Halopedeka.com - Momentum Hari raya Idul Fitri 1444 H sangat memberikan peluang untuk mudik. Mudik menjadi tradisi yang lazim dilakukan oleh sebagian masyarakat dunia. Di Korea Selatan, misalnya, tradisi mudik dilakukan saat perayaan Chuseok yang merupakan festival musim panas Hangawi di tengah musim gugur. Di Negeri Paman Sam, mudik terjadi saat perayaan thanksgiving yang setiap tahunnya dirayakan pada Kamis minggu keempat bulan November. Sementara itu, di China, setiap Tahun Baru Imlek, warga akan mudik ke berbagai daerah yang dikenal dengan istilah chunyun.
Senada dengan negara-negara tersebut, masyarakat Indonesia juga mengenal tradisi mudik yang dilakukan menjelang perayaan Idul Fitri. Tradisi mudik ini bahkan telah dikenal sejak zaman Majapahit, di mana masyarakat pendatang di suatu daerah kembali ke kampung halamannya saat perayaan tertentu. Tradisi mudik ini diteruskan oleh para pendatang yang tinggal di kota-kota besar untuk pulang ke kampung halamannya dalam rangka bersilaturahmi dan merayakan Idul Fitri bersama keluarga.

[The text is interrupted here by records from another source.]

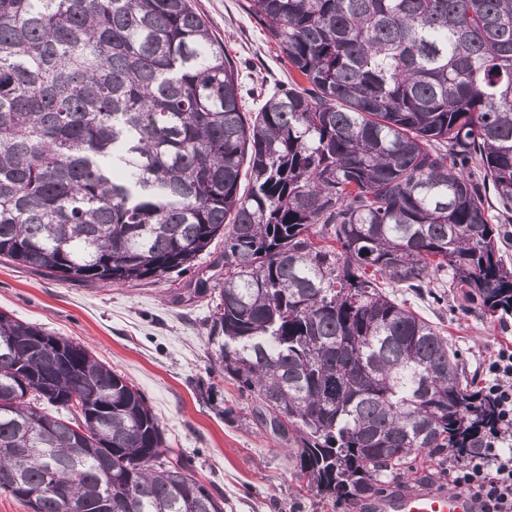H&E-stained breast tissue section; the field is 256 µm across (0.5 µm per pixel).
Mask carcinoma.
I'll list each match as a JSON object with an SVG mask.
<instances>
[{
	"instance_id": "cac0c4a2",
	"label": "carcinoma",
	"mask_w": 512,
	"mask_h": 512,
	"mask_svg": "<svg viewBox=\"0 0 512 512\" xmlns=\"http://www.w3.org/2000/svg\"><path fill=\"white\" fill-rule=\"evenodd\" d=\"M245 10L288 63L253 116L189 0H0V258L120 285L224 238L222 285L200 291L214 371L308 489L356 503L498 430L441 329L389 289L512 313L486 207L490 188L512 212V0ZM37 336L64 358L23 347ZM1 400L0 492L29 512L108 484L112 512H224L140 390L6 312Z\"/></svg>"
}]
</instances>
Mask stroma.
I'll return each mask as SVG.
<instances>
[{
    "instance_id": "stroma-1",
    "label": "stroma",
    "mask_w": 512,
    "mask_h": 512,
    "mask_svg": "<svg viewBox=\"0 0 512 512\" xmlns=\"http://www.w3.org/2000/svg\"><path fill=\"white\" fill-rule=\"evenodd\" d=\"M243 2L190 0L240 68L245 109L254 113L268 89L286 85L288 67ZM223 250L218 240L192 269L168 280L112 287L61 282L0 261V311L82 343L136 385L171 448L189 459L193 476L223 492L224 512H354L301 491L300 476L287 467L274 439L240 422L247 399L214 374L207 344L211 306L189 294L198 278L214 274ZM394 295L443 330L475 377H483L485 361L499 349H512V316L485 319L453 297L440 308L424 292L398 288ZM227 407L237 419L224 417Z\"/></svg>"
}]
</instances>
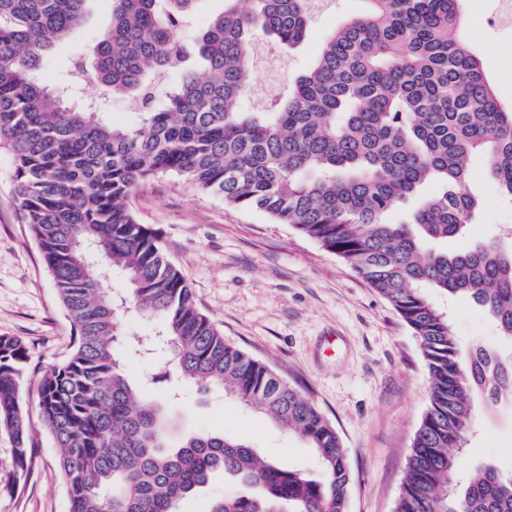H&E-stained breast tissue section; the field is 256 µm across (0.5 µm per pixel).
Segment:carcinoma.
Returning <instances> with one entry per match:
<instances>
[{
	"label": "carcinoma",
	"instance_id": "carcinoma-1",
	"mask_svg": "<svg viewBox=\"0 0 512 512\" xmlns=\"http://www.w3.org/2000/svg\"><path fill=\"white\" fill-rule=\"evenodd\" d=\"M92 0H0V147L15 165L21 222L42 252L75 325L66 360L38 382L42 421L56 447L70 512H179L222 473L239 482L209 512H346L353 481L336 429L268 365L224 341L157 233L128 201L160 173L184 178L235 209L336 254L385 298L420 340L431 387L394 512H512V472L492 464L450 480L475 424L472 395L512 396V356L476 345L462 356L446 312L429 293L471 301L512 341V245L500 237L448 253L431 247L475 223L473 158L486 160L512 203V107L460 35L463 0H365L341 23L275 112H246L257 38L287 51L305 36L313 0H224L189 55L180 31L195 0H112L110 19L68 77L45 82L44 57L80 30ZM180 73L169 104L149 108L152 84ZM99 90L73 103L77 79ZM114 96L147 108L138 126L101 119ZM433 183L405 222L385 218ZM119 272L125 297L105 288ZM160 321L169 363L186 381L219 389L297 432L313 477L260 457L247 443L197 432L175 441L170 408L128 381L118 329L128 307ZM29 353L0 336V438L11 448L0 496L26 479L34 439L21 398Z\"/></svg>",
	"mask_w": 512,
	"mask_h": 512
}]
</instances>
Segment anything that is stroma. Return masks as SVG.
I'll list each match as a JSON object with an SVG mask.
<instances>
[{
    "label": "stroma",
    "instance_id": "obj_1",
    "mask_svg": "<svg viewBox=\"0 0 512 512\" xmlns=\"http://www.w3.org/2000/svg\"><path fill=\"white\" fill-rule=\"evenodd\" d=\"M109 0H95L77 38L44 61L55 80L86 53L109 20ZM363 0H335L317 16L303 42L284 52L267 45L256 57L244 108L272 107L292 78L319 55L326 37L360 13ZM488 0H465L461 35L483 62L504 104H512V34L486 23ZM14 166L0 148V335L24 340L30 360L24 393L34 442L30 473L0 512H70L58 450L38 410L37 382L70 353L72 320L62 307L38 244L19 218ZM471 186L483 202L477 224L450 239L451 252L512 231V204L503 202L475 161ZM139 223L154 229L170 261L190 284L200 310L227 342L273 368L311 398L336 428L353 481L348 512H393L411 441L429 404L430 382L419 339L393 307L335 254L272 223L261 210L229 209L215 195L161 174L130 198ZM448 308L462 348L479 342L512 353L480 306L433 295ZM476 426L453 475L463 485L476 466L512 471V402L488 408L473 398ZM179 433L207 431L247 441L264 457L309 469L312 450L294 432L228 396L185 385L174 408Z\"/></svg>",
    "mask_w": 512,
    "mask_h": 512
}]
</instances>
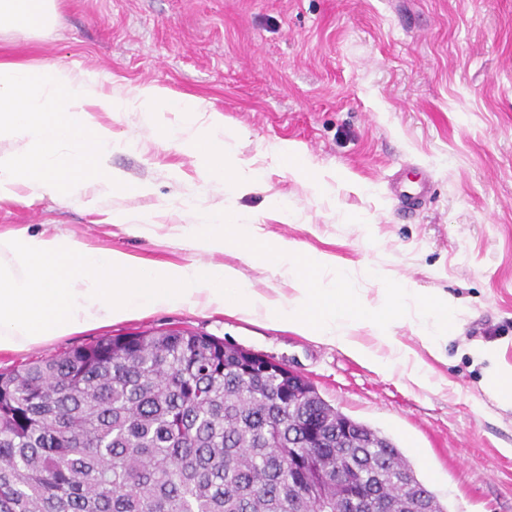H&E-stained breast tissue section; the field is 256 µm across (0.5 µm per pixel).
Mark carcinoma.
<instances>
[{
  "label": "carcinoma",
  "mask_w": 512,
  "mask_h": 512,
  "mask_svg": "<svg viewBox=\"0 0 512 512\" xmlns=\"http://www.w3.org/2000/svg\"><path fill=\"white\" fill-rule=\"evenodd\" d=\"M244 349L188 330L99 336L0 372V512H324L346 487L288 456L354 473L405 512L428 489L400 448L358 422L359 447L293 448L310 419L343 420L314 386L288 394Z\"/></svg>",
  "instance_id": "cac0c4a2"
}]
</instances>
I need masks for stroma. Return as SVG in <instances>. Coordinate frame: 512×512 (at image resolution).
Returning a JSON list of instances; mask_svg holds the SVG:
<instances>
[{"mask_svg": "<svg viewBox=\"0 0 512 512\" xmlns=\"http://www.w3.org/2000/svg\"><path fill=\"white\" fill-rule=\"evenodd\" d=\"M63 24L23 39L0 31V61L59 64L96 74L104 96L146 87L192 96L241 133L242 157L265 168L261 190L237 200L267 242L324 253L354 271L408 279L456 304L436 350L410 327L397 336L429 370L380 371L336 345L262 320L203 306L146 311L125 320L0 352V370L58 354L99 336L190 329L287 364L350 418L390 437L449 512H512V407L487 392L492 347L512 368V0H59ZM98 124L134 147L108 162L128 186L88 209L82 188L66 201L19 186L0 199V236L64 237L93 253L125 252L137 266L233 265L253 287L289 295L267 260L185 243L174 198L211 208L220 184L191 157L161 145L137 114L96 111ZM305 152L331 188L320 196L267 152ZM428 175L432 192L402 213L390 182ZM147 184L146 196L131 186ZM285 196L286 222L270 207ZM126 211L137 232L114 222ZM363 224H356V217Z\"/></svg>", "mask_w": 512, "mask_h": 512, "instance_id": "obj_1", "label": "stroma"}]
</instances>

Kepala Makara Art Center, Dr. Ngatawi Al Zastrouw mengatakan bahwa masyarakat desa yang melakukan urbanisasi ke kota tidak dapat melepas budaya desanya. Mereka selalu rindu kampung halaman yang menyimpan banyak kenangan dan rindu sanak keluarga. Upaya melepas rindu ini menemukan momentumnya pada saat Idul Fitri.
Ia menambahkan bahwa peristiwa mudik ini tidak saja terkait dengan masalah komunikasi yang dapat digantikan dengan teknologi. Ada dimensi afeksi yang sangat kuat yang terkait dengan tradisi mudik. “Teknologi hanya memenuhi aspek kognitif, tetapi tidak dapat memenuhi aspek afektif. Hal inilah yang menyebabkan tradisi mudik terus bertahan meski sudah ada teknologi komunikasi yang canggih sekalipun,” kata Dr. Zastrouw.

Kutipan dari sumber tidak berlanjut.